▸ **What you have to do**
The copy you print must match the listing exactly, with its pictures removed.

Data records: Begin

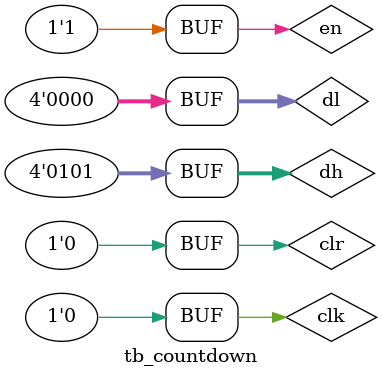
<source format=v>
`timescale 1ns / 1ps


module tb_countdown();
reg clk,clr,en; //clkÊ±ÖÓÐÅºÅ£¬clrÒì²½ÇåÁã£¬peÍ¬²½ÖÃÊý£¬enÊ¹ÄÜ£»ËùÓÐÐÅºÅ¸ßµçorÉÏÉýÑØÆ½ÓÐÐ§
reg [3:0] dh; //ÖÃÊý
reg [3:0] dl;
wire tick; 
wire [3:0] qh;
wire [3:0] ql;

countdown_double #(.DVSR(5))
tb_countdown_double
(
.clk(clk),
.clr(clr),
.en(en),
.dh(dh),
.dl(dl),
.tick(tick),
.qh(qh),
.ql(ql)
);

parameter T = 4;

always begin
    clk = 1'b1;
    #(T/2);
    clk = 1'b0;
    #(T/2);
end

initial begin
    clr = 1'b1;
    en = 1'b0;
    dh = 4'h5;
    dl = 4'h0;
    #(5.1*T);
    en = 1'b1;
    #(T);
    clr = 1'b0;
    
end


endmodule

</source>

Data records: End

▸ **Completed exercise**
<source format=v>
`timescale 1ns / 1ps


module tb_countdown();
reg clk,clr,en; //clkÊ±ÖÓÐÅºÅ£¬clrÒì²½ÇåÁã£¬peÍ¬²½ÖÃÊý£¬enÊ¹ÄÜ£»ËùÓÐÐÅºÅ¸ßµçorÉÏÉýÑØÆ½ÓÐÐ§
reg [3:0] dh; //ÖÃÊý
reg [3:0] dl;
wire tick; 
wire [3:0] qh;
wire [3:0] ql;

countdown_double #(.DVSR(5))
tb_countdown_double
(
.clk(clk),
.clr(clr),
.en(en),
.dh(dh),
.dl(dl),
.tick(tick),
.qh(qh),
.ql(ql)
);

parameter T = 4;

always begin
    clk = 1'b1;
    #(T/2);
    clk = 1'b0;
    #(T/2);
end

initial begin
    clr = 1'b1;
    en = 1'b0;
    dh = 4'h5;
    dl = 4'h0;
    #(5.1*T);
    en = 1'b1;
    #(T);
    clr = 1'b0;
    
end


endmodule

</source>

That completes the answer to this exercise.